There's a spectre of a new setback on the horizon, that of Microsoft's planned Information Rights Management (IRM). IRM tools will be included in the professional versions of all Office 2003 applications, and will require Windows Server 2003 to operate. The controlling software on the server will record permission rules set by the document creators; when another user receives a protected document, they will need to log into the Windows Rights Management server to validate their authentication.

Naturally Microsoft insist these 'advancements' are being implemented at the behest of their customers. As always with Microsoft, 'upgrades' are a two-edged sword. For while some users may want document protection on the order of IRM, it's Microsoft's way of pleasing their customers which causes onlookers to raise an eyebrow.

IRM will cajole MS Office users into upgrading to a product which essentially is unchanged since 1995 - and to invest in the stale Windows Server 2003, which administrators, for many reasons including the recent onslaught of Internet worms, are increasingly wary of.

Up until now there's been a lot of activity in the office automation industry. Products such as StarOffice and the free OpenOffice have threatened to give Microsoft a run for their money. Even earlier one found a compatibility between ISV products: Microsoft, Borland, and WordPerfect all could import one another's documents.

But now things have changed. Gates has increasingly demonstrated his understanding of the future of IT as being media-oriented, and the media moguls have long since exerted pressure to limit access. And the DMCA looms as ever as a threat to everyone.

The punch line here is that Microsoft can use the hated DMCA to outlaw the competition. Perhaps importing MS Office files is not illegal; but if said files be protected by IRM, then any circumvention can be regarded as in contravention of the DMCA. Game, set, and match to Bill Gates.

Not that cracking the code to get by Microsoft's IRM protection scheme would be impossible, or even that difficult: Merely attempting to crack it is illegal in terms of the DMCA.

The advent of open source, with the Linux project, the Mozilla project, the push by IBM, the Sun Microsystems StarOffice and OpenOffice packages, has been good for the Internet and the world in general. Open source has long since demonstrated its superiority over 'closed' projects such as those run in Redmond. And the ability to communicate over platform boundaries is something we all need in this world.

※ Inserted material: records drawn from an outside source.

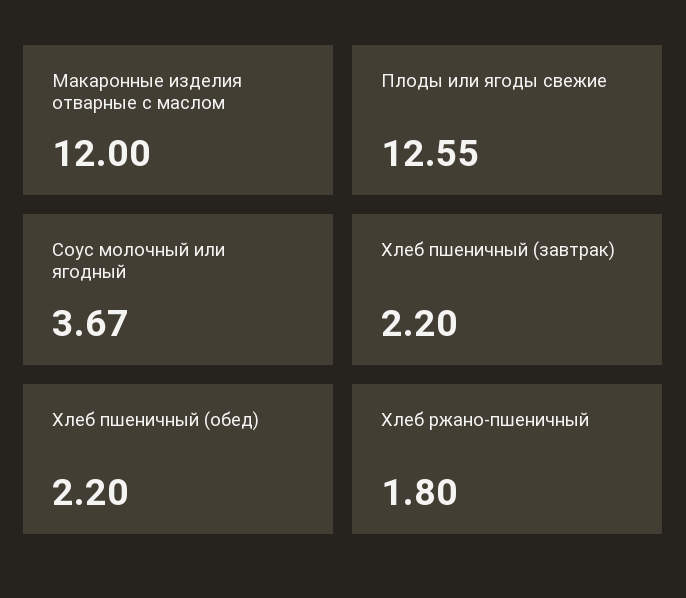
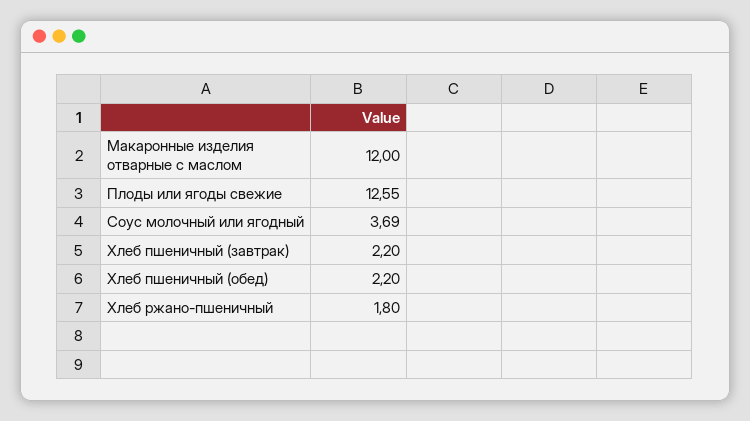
  {
    "Макаронные изделия отварные с маслом": 12,
    "Плоды или ягоды свежие": 12.55,
-   "Соус молочный или ягодный": 3.67,
+   "Соус молочный или ягодный": 3.69,
    "Хлеб пшеничный (завтрак)": 2.2,
    "Хлеб пшеничный (обед)": 2.2,
    "Хлеб ржано-пшеничный": 1.8
  }

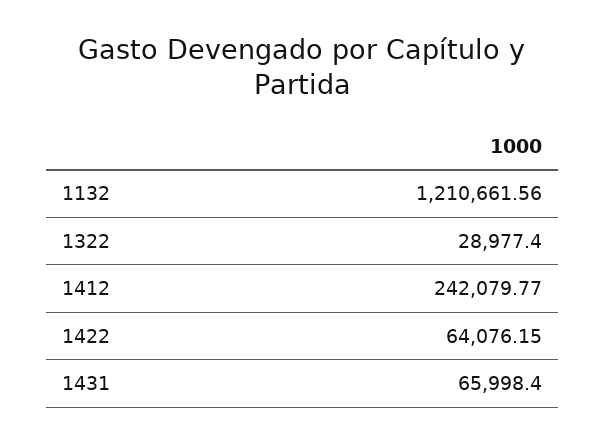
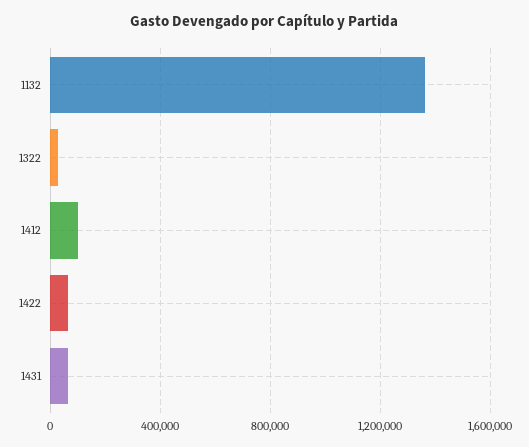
  {
-   "1132": 1210661.56,
+   "1132": 1350000,
    "1322": 28977.4,
-   "1412": 242079.77,
+   "1412": 100000,
    "1422": 64076.15,
    "1431": 65998.4
  }

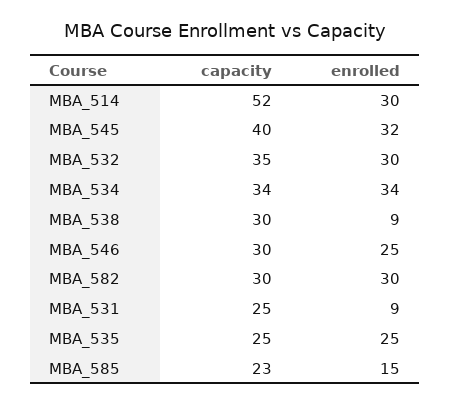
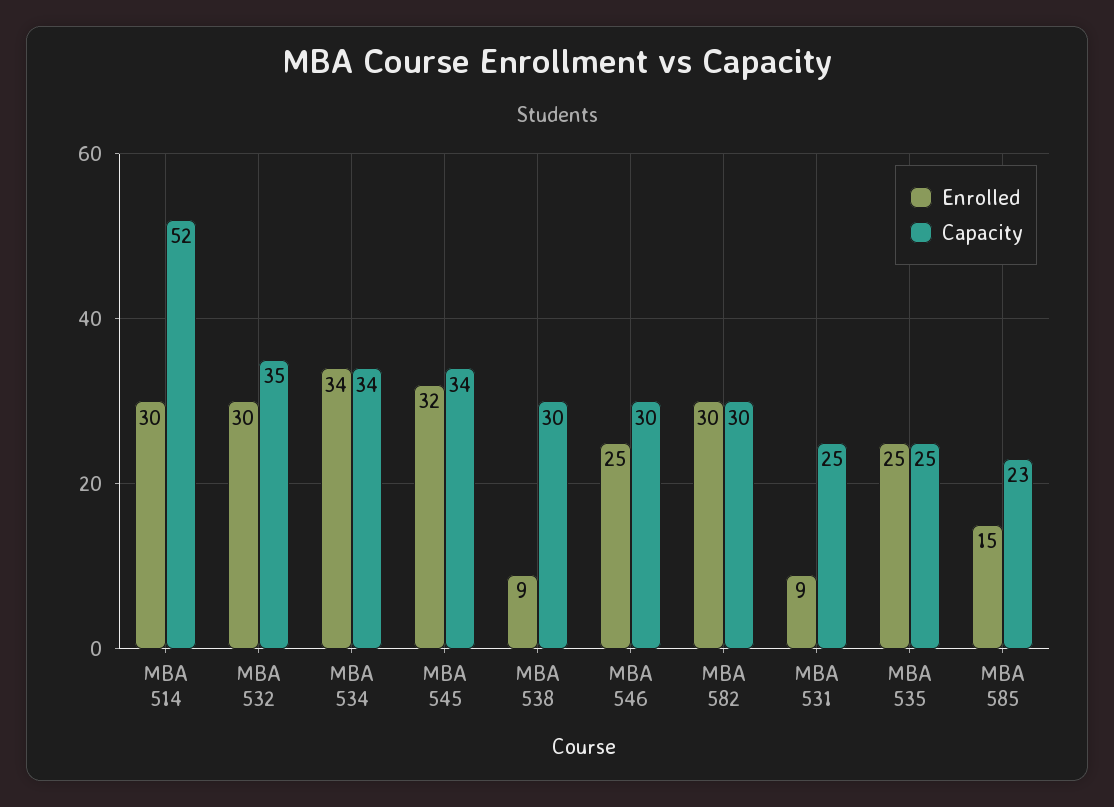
  {
    "capacity": {
      "MBA_514": 52,
-     "MBA_545": 40,
+     "MBA_545": 34,
      "MBA_532": 35,
      "MBA_534": 34,
      "MBA_538": 30,
      "MBA_546": 30,
      "MBA_582": 30,
      "MBA_531": 25,
      "MBA_535": 25,
      "MBA_585": 23
    },
    "enrolled": {
      "MBA_514": 30,
      "MBA_545": 32,
      "MBA_532": 30,
      "MBA_534": 34,
      "MBA_538": 9,
      "MBA_546": 25,
      "MBA_582": 30,
      "MBA_531": 9,
      "MBA_535": 25,
      "MBA_585": 15
    }
  }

But in typical fashion, the world's richest individual, possessing wealth to a degree that is nigh on incomprehensible to others, only wants more - and more and more and more - a clear cut case of unadulterated greed if there ever was one.

As has been pointed out at this website time and again over the years, Gates has the resources to give us the most reliable software the world has ever seen, and to work towards improving the human condition in ways we have hardly begun to imagine. Instead, he continues to attempt to choke off the innovators and the good people in the industry, and is not shy in approving of each and every dirty trick to reach his goals.

Microsoft Information Rights Management is not illegal. On the contrary, it exploits current US legislation to make the products of other companies illegal. But Microsoft Information Rights Management is contrary to the spirit of free competition and a healthy climate for progress in the IT sector. The world at large should resist Microsoft Information Rights Management in any way it can.